▸ Textauszug
:::
Von Beate Wild, San Francisco

Als der Hai satt war, zog er noch ein paar Runden. Seine dreieckige Flosse zeigte, wie er das Blut im Wasser umkreiste. Eine Haiattacke! Mitten in der Bucht von San Francisco! Direkt vor Alcatraz! Zahlreiche Touristen sahen das Drama mit an. Einige schrien vor Schreck, andere waren fasziniert. Manche sparten sich das Geschrei und filmten das Ereignis mit dem Handy.

Glücklicherweise war das Opfer kein Mensch. Der große Weiße Hai hatte in der Bucht am Golden Gate artgerecht einen Seelöwen zerfetzt. Das aber äußerst medienwirksam, die Aufregung war enorm: Fernsehsender, lokale und überregionale Zeitungen und Online-Portale berichteten. Weiße Haie kommen an der Pazifikküste zwar öfter vor. Doch das Außergewöhnliche an dieser Attacke war, dass sie vor aller Augen in der Bucht nur wenige Meter vom Inselufer und nicht unbeobachtet auf offenem Meer stattfand. Es war überhaupt das erste Mal, dass ein Haiangriff innerhalb des Golden Gates gefilmt wurde. Die Sensation war perfekt - und passte gut zu diesem Oktober.
:::
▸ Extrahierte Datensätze

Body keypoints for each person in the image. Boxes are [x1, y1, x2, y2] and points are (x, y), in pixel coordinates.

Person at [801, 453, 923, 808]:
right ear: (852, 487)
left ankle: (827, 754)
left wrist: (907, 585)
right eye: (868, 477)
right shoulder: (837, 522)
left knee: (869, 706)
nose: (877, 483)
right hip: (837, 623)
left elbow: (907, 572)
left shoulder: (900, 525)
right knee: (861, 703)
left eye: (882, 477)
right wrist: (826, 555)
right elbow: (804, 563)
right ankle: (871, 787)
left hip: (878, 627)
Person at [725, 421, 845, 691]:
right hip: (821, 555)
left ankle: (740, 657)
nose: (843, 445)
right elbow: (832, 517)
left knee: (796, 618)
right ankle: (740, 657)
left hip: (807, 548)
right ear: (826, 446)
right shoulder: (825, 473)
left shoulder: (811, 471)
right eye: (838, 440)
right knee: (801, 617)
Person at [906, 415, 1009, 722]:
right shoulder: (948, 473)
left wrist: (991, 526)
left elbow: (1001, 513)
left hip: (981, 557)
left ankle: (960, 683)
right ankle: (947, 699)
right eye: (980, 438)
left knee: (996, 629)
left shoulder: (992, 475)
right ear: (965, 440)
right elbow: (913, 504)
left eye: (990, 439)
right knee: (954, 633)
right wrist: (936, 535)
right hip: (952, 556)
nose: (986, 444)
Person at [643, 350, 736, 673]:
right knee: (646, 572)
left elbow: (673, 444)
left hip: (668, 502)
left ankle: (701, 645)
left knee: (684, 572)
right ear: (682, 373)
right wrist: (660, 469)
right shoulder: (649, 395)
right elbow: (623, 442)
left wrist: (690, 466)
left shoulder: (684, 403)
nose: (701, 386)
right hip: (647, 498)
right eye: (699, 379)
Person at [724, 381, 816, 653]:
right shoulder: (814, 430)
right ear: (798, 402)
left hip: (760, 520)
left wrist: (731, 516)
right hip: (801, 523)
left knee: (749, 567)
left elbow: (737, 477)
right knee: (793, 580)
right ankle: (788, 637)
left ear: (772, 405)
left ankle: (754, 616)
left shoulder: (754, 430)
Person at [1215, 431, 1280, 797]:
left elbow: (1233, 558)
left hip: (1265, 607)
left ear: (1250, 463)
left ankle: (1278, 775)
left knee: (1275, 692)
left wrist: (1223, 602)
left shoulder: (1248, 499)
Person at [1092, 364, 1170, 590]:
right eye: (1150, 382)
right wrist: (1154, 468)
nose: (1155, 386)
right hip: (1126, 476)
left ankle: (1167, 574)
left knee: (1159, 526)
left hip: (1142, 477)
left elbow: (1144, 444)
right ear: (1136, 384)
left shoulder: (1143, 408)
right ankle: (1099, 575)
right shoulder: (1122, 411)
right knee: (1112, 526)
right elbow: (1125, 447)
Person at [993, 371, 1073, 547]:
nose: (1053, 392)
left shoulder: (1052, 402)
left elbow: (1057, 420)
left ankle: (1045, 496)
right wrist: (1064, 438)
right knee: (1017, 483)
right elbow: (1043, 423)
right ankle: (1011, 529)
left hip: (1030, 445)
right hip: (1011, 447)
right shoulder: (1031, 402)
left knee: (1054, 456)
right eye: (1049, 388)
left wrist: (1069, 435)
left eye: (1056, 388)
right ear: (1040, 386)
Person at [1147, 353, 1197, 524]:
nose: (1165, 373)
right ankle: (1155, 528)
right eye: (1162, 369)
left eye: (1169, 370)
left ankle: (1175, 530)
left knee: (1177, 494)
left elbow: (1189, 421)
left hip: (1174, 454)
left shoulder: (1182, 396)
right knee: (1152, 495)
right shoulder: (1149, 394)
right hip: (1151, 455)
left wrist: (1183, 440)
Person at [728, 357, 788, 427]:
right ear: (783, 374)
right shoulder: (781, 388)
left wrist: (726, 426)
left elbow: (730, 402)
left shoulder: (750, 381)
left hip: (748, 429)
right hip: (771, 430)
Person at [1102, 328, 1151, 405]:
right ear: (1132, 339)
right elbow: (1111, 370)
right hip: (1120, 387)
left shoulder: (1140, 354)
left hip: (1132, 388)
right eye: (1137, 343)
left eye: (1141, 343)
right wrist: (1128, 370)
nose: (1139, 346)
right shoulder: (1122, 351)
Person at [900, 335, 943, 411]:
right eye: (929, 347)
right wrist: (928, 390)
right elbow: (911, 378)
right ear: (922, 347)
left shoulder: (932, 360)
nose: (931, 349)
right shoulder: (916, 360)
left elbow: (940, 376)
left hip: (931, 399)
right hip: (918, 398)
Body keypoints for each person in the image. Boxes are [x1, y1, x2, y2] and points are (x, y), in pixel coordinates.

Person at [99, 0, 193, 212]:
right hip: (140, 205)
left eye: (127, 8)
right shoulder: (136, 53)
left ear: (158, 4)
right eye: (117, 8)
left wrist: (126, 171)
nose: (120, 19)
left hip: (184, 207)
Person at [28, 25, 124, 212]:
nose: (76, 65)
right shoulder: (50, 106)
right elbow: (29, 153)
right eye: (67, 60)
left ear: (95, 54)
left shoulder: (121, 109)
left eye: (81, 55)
:::
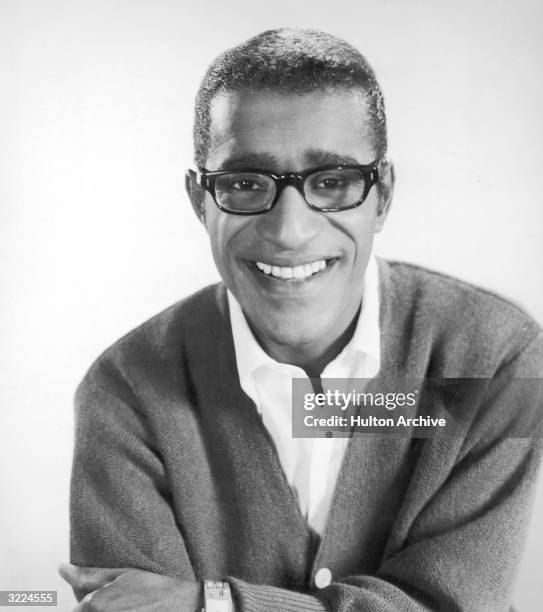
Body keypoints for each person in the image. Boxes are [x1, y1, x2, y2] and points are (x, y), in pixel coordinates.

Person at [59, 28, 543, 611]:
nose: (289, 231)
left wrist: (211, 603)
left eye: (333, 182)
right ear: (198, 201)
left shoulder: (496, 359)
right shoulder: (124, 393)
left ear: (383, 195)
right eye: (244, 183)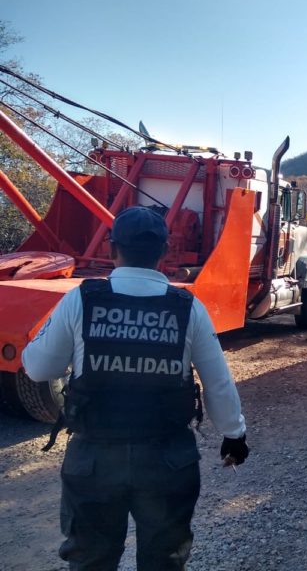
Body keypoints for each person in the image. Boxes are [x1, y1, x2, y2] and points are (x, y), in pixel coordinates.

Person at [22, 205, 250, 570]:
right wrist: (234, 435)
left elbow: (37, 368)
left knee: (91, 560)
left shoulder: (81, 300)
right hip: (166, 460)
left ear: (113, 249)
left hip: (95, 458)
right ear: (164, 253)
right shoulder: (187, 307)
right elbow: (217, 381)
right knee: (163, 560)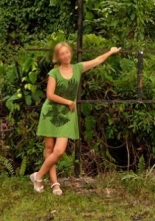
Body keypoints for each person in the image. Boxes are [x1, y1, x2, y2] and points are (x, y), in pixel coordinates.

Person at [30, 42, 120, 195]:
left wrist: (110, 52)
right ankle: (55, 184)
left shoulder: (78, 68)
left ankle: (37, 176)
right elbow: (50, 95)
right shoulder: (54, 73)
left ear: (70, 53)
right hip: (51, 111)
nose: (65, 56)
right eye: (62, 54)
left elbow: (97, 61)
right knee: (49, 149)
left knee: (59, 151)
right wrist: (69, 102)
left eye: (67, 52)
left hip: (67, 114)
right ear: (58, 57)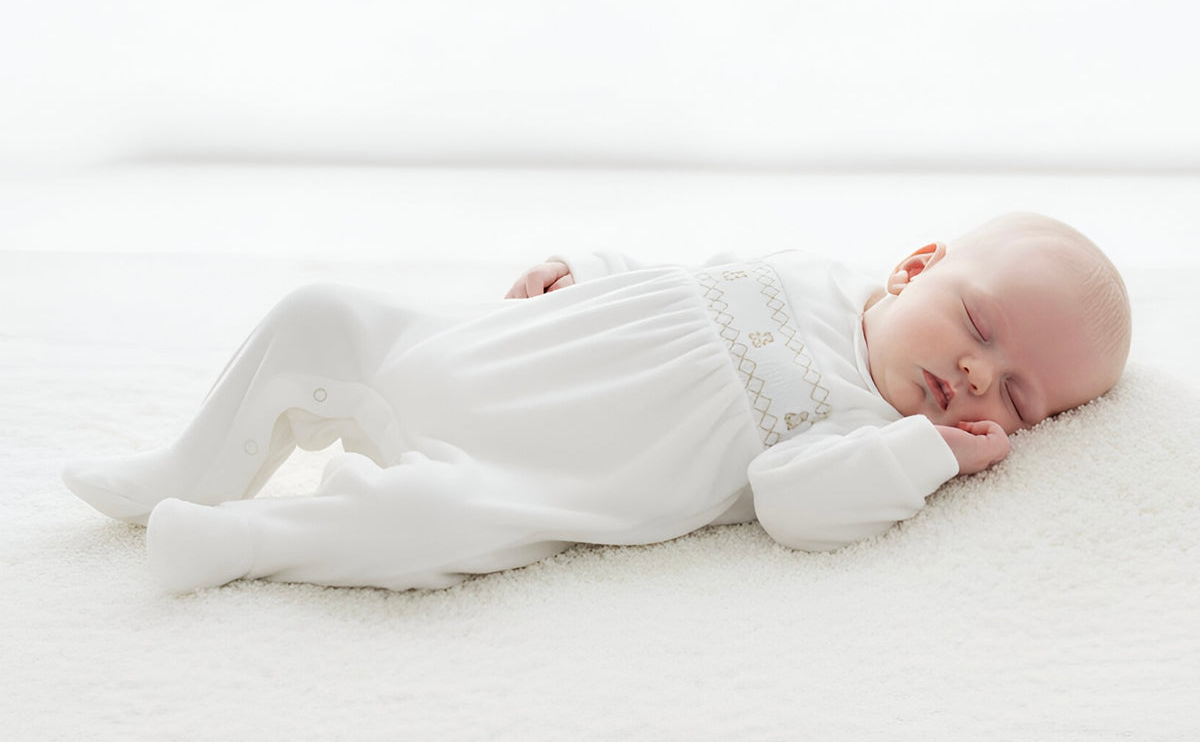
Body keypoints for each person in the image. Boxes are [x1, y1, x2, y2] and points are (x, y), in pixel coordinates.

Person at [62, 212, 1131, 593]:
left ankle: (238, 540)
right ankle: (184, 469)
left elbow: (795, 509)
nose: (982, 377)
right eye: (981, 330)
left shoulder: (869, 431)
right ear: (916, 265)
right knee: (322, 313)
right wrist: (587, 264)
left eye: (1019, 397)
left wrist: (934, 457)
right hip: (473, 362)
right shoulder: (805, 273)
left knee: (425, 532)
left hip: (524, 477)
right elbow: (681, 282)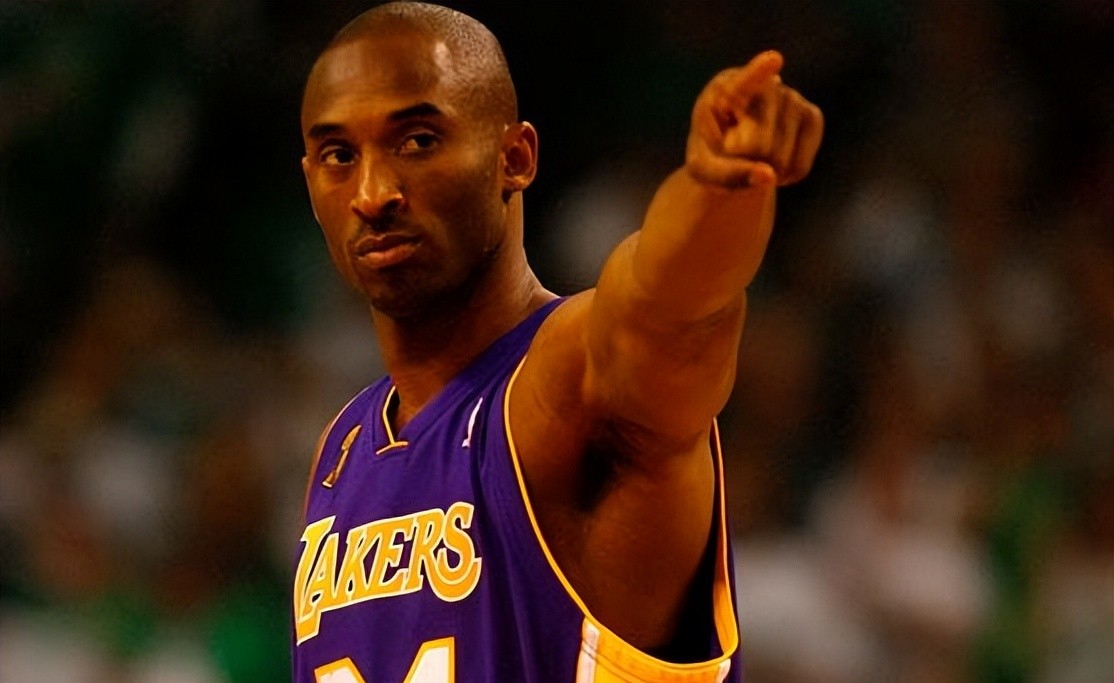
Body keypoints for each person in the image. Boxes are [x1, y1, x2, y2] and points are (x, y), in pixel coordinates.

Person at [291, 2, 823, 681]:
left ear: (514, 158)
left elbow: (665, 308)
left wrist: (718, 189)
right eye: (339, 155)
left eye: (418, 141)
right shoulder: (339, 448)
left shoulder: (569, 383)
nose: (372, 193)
:::
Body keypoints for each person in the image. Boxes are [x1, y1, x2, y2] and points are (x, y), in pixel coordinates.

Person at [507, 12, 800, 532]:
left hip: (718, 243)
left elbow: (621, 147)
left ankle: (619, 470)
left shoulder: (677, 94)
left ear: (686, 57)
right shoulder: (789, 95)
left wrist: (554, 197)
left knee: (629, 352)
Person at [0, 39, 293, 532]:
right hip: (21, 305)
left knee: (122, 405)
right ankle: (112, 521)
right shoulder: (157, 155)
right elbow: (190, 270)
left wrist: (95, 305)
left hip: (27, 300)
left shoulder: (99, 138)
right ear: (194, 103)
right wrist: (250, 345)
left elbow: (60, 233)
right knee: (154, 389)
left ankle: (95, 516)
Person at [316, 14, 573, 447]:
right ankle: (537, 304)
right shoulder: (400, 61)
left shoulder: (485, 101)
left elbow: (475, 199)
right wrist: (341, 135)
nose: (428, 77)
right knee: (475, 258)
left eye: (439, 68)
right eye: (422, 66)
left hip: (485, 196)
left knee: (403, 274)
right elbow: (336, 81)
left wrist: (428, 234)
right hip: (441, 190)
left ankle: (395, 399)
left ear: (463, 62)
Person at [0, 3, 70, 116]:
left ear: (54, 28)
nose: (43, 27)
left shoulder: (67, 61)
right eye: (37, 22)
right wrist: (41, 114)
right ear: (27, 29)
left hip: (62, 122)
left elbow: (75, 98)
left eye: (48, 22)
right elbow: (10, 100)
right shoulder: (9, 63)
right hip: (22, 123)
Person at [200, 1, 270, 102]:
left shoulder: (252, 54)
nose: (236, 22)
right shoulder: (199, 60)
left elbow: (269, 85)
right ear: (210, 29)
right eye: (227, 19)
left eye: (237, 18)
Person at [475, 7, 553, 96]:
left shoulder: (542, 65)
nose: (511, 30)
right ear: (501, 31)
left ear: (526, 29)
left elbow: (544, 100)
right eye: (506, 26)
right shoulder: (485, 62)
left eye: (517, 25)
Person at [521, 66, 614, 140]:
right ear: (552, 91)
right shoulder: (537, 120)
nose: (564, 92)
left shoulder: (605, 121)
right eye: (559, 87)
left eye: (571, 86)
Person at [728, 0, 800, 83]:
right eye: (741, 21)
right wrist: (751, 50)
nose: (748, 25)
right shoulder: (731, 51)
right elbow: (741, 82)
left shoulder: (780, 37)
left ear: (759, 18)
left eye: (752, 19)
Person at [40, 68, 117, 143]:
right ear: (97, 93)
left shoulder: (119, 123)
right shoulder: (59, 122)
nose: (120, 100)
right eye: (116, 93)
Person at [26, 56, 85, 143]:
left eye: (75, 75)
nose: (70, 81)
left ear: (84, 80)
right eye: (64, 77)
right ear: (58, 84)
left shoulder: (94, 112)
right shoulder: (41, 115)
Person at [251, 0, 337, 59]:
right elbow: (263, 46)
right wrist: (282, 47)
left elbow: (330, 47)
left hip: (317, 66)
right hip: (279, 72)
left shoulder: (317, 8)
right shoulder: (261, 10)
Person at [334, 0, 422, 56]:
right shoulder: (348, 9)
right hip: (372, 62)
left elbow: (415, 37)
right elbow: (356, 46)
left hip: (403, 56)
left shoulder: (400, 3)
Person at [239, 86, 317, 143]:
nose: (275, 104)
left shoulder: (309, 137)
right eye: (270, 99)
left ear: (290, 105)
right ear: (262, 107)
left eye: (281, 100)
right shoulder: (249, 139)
:::
Gib aus dem Textauszug über den Hai vor Alcatraz alles von „Glücklicherweise war das“ bis einschließlich „gut zu diesem Oktober.“ wortgetreu wieder.

Glücklicherweise war das Opfer kein Mensch. Der große Weiße Hai hatte in der Bucht am Golden Gate artgerecht einen Seelöwen zerfetzt. Das aber äußerst medienwirksam, die Aufregung war enorm: Fernsehsender, lokale und überregionale Zeitungen und Online-Portale berichteten. Weiße Haie kommen an der Pazifikküste zwar öfter vor. Doch das Außergewöhnliche an dieser Attacke war, dass sie vor aller Augen in der Bucht nur wenige Meter vom Inselufer und nicht unbeobachtet auf offenem Meer stattfand. Es war überhaupt das erste Mal, dass ein Haiangriff innerhalb des Golden Gates gefilmt wurde. Die Sensation war perfekt - und passte gut zu diesem Oktober.